• Job item: Write out every line of the records below word for word, but leave the pictures out.

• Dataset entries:
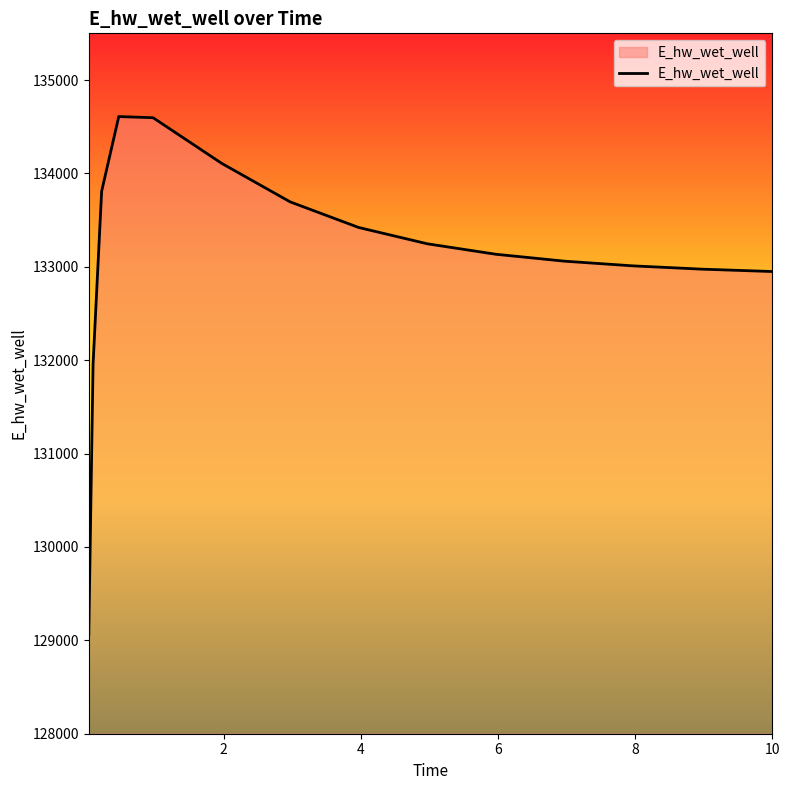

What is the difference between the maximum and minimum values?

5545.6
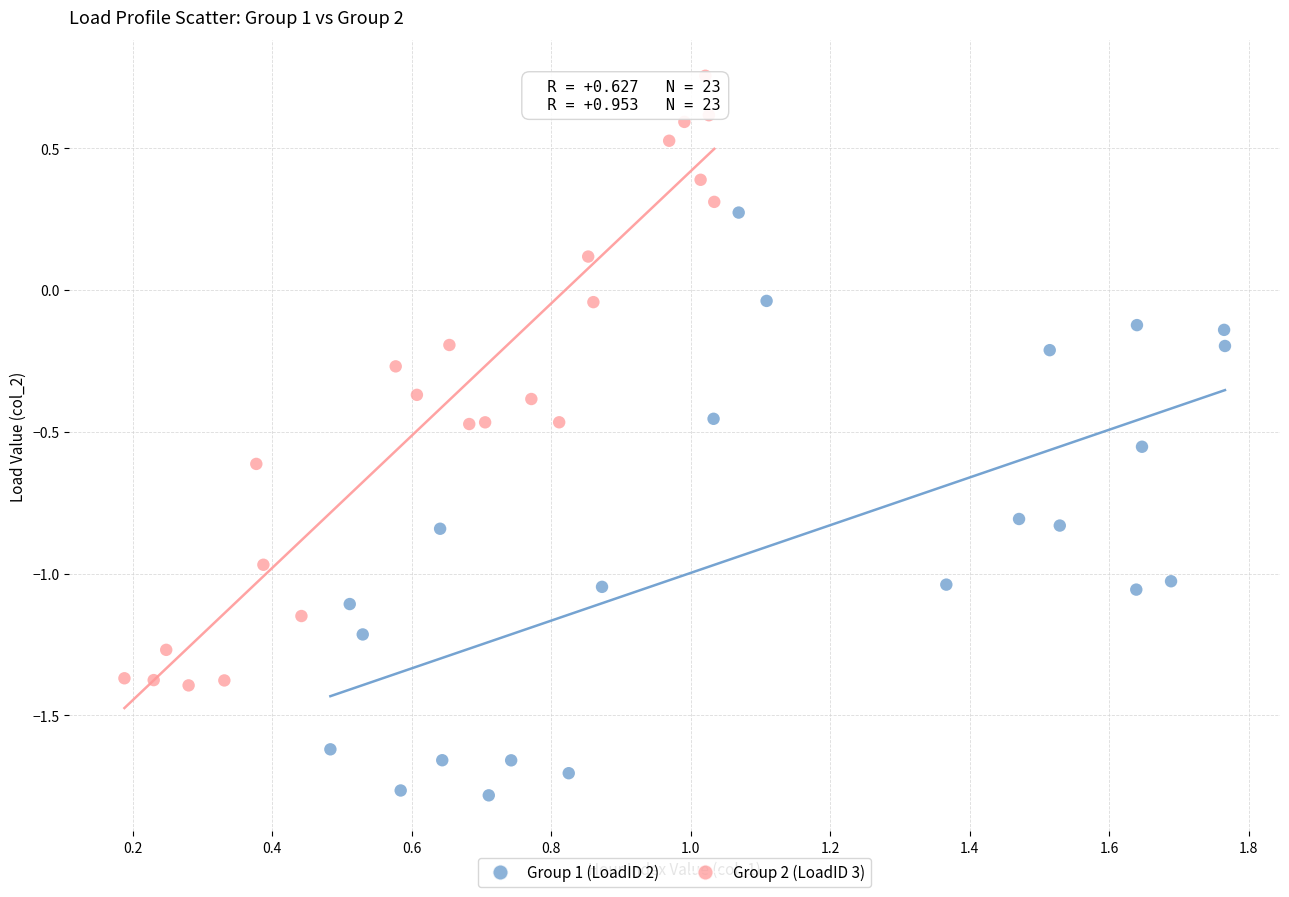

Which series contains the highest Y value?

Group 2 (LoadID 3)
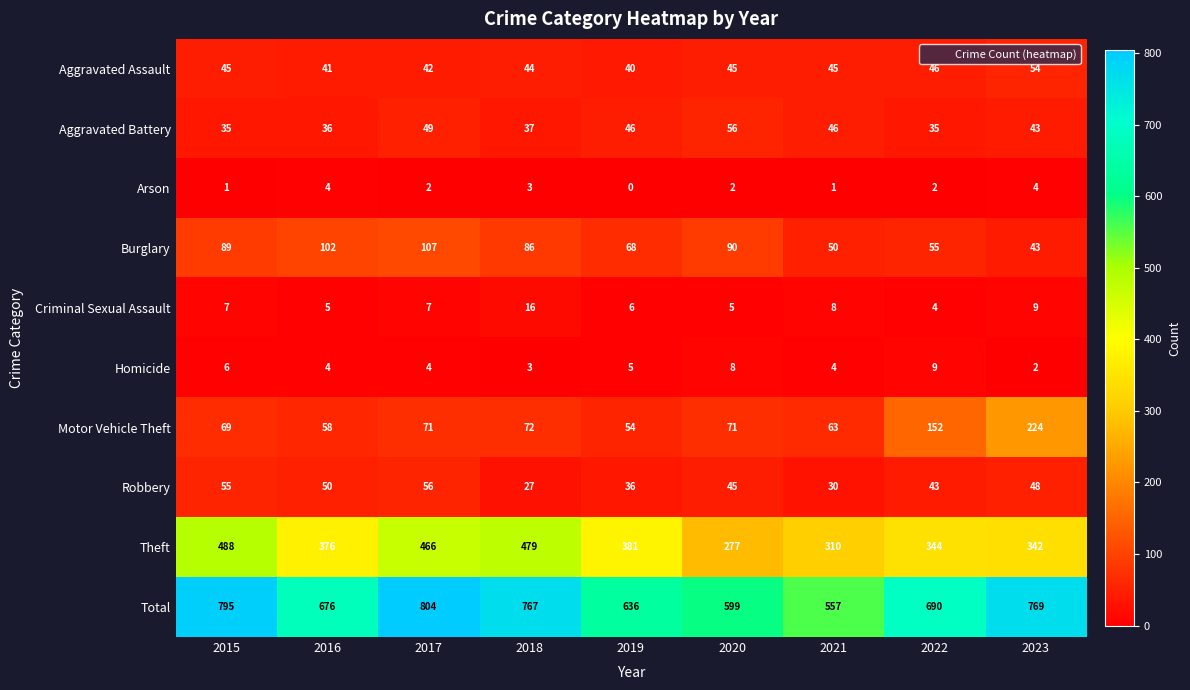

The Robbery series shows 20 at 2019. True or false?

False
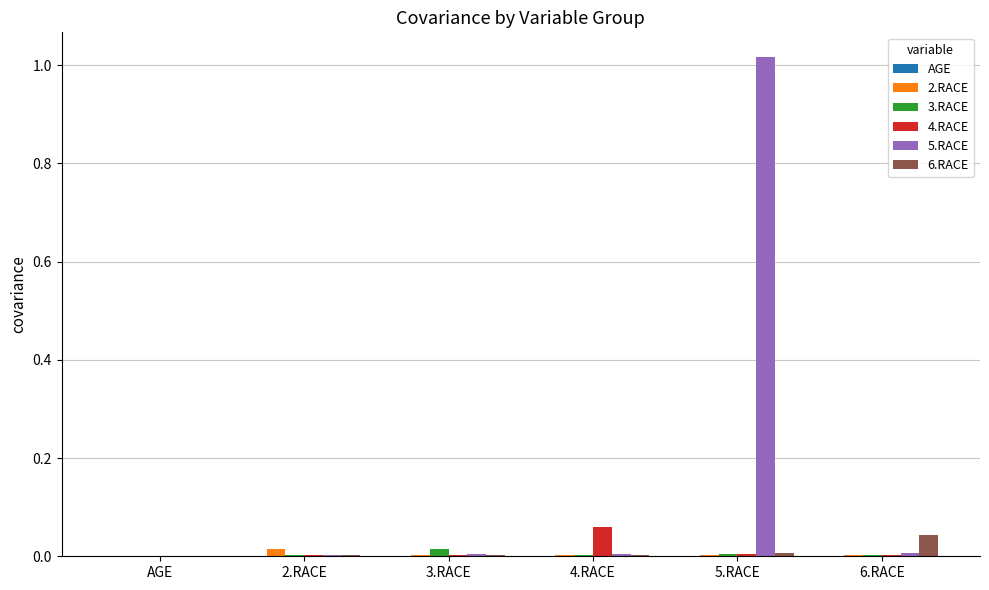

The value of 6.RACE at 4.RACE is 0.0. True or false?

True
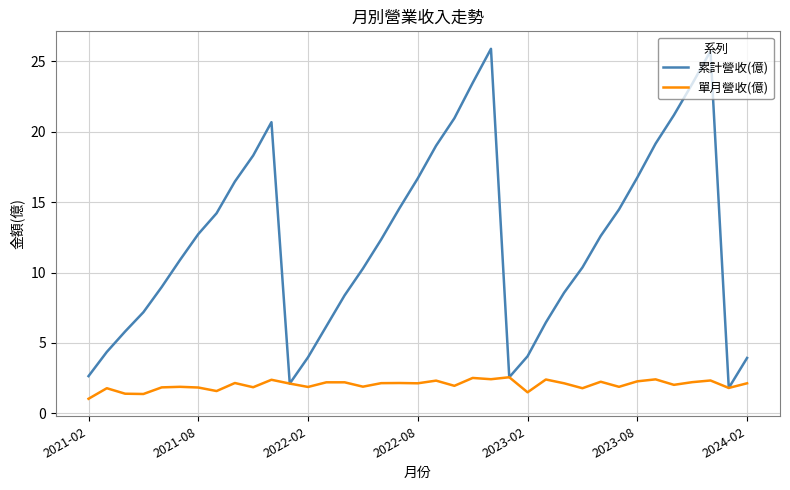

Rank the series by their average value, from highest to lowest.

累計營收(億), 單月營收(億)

• Your response:
What is the difference between the maximum and minimum values?

5545.6

Which series contains the highest Y value?

Group 2 (LoadID 3)

The Robbery series shows 20 at 2019. True or false?

False

The value of 6.RACE at 4.RACE is 0.0. True or false?

True

Rank the series by their average value, from highest to lowest.

累計營收(億), 單月營收(億)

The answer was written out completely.